И как после этого не жаловаться на чудовищное невезение? Это ли не фатум, не злой рок?
Клодет демонически (во всяком случае, ей так казалось) расхохотавшись, задвинула дверь купе. И тут же пожалела, что сделала это слишком громко и чересчур нарочито.
Оказывается, об этой наклонности режиссера знал весь театр. Боже, какая она была дура!
Так и начала свое служение в театре девицей.
Актеры никогда не говорили «работаю в театре» или «играю в театре», это было уделом дилетантов. Профессионалы говорили: «Служу в театре».
А девственность потеряла очень быстро, глупо и неловко, с каким-то театральным критиком, после очередной премьеры пригласившим ее «в номера». Ей было все равно, пусть будет критик, лишь бы избавиться от тянущего чувства собственной женской неполноценности. Удивилась только, что это так больно и совсем не приятно. Но, конечно, не смертельно, надо — значит, надо. Замуж она не собиралась, так что хранить этот смешной кусочек кожи было совершенно не для кого.
Из-за этого ли паровозного конфуза, по какой ли другой причине, артистическая карьера как-то не задалась. В двух спектаклях — символистских, полных неясных намеков и туманных аллегорий — звучали ее романсы. Она выходила на сцену в нежно-голубом ниспадающем платье и пела под звуки рояля слова, которые когда-то казались очень важными и глубокими, а теперь казались пошлыми и наивными. Чуть не каждый вечер она плакала у себя в уборной от того, насколько жидкими были аплодисменты, которыми ее не приветствовали, а прогоняли со сцены. Так ей казалось, во всяком случае.

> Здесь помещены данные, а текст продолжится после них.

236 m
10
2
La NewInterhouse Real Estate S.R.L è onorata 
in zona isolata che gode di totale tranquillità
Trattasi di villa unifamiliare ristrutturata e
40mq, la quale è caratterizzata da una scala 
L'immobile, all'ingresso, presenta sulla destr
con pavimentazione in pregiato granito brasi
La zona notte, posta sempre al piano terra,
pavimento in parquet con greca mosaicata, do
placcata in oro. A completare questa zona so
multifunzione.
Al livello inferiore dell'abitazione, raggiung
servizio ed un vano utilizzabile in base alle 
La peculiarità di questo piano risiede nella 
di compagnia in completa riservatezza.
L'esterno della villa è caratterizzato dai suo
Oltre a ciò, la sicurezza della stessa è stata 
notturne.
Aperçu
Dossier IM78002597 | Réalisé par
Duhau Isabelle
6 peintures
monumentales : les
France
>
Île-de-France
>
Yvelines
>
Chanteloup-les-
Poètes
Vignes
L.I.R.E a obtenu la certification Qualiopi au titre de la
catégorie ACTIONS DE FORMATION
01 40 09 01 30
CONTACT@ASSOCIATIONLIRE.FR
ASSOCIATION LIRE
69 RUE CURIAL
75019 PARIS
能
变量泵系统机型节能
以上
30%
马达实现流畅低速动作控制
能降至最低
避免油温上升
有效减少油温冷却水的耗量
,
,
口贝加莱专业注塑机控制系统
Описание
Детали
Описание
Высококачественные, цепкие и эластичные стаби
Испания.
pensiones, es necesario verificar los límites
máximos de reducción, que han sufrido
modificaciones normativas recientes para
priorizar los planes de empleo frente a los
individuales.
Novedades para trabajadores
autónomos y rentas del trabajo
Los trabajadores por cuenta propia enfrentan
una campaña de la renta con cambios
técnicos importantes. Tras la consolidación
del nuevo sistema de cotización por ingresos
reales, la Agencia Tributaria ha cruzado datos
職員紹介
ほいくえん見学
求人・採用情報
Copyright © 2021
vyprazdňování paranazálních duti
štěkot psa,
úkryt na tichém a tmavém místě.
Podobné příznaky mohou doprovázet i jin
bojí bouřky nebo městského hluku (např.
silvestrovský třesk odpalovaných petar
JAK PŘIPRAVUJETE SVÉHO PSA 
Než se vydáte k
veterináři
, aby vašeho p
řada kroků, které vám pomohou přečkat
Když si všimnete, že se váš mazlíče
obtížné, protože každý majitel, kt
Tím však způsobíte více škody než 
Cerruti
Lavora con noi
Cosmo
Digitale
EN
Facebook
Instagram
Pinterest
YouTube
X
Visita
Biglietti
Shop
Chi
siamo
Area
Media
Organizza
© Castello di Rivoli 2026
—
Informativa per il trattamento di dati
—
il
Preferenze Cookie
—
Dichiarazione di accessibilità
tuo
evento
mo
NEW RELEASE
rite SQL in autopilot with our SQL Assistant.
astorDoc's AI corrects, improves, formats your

Она хотела играть серьезные трагические роли, а не просто выходить как певичка в кафе-шантане, но Десницкий не торопился продвигать юное дарование и вообще оказался довольно противным.
Зато Москва — красавица! После сонной Самары, заполненной некрасивыми толстыми людьми, древняя столица производила впечатление веселой разбитной бабенки, немножко пьяной и очень развратной. По улицам катились не только извозчики на резиновых шинах, но и лихие авто, сверкающие колпаками колес. В этих авто сидели затянутые в кожу молодые люди в огромных темных очках и кожаных же фуражках. От них пахло опасностью и кокаином.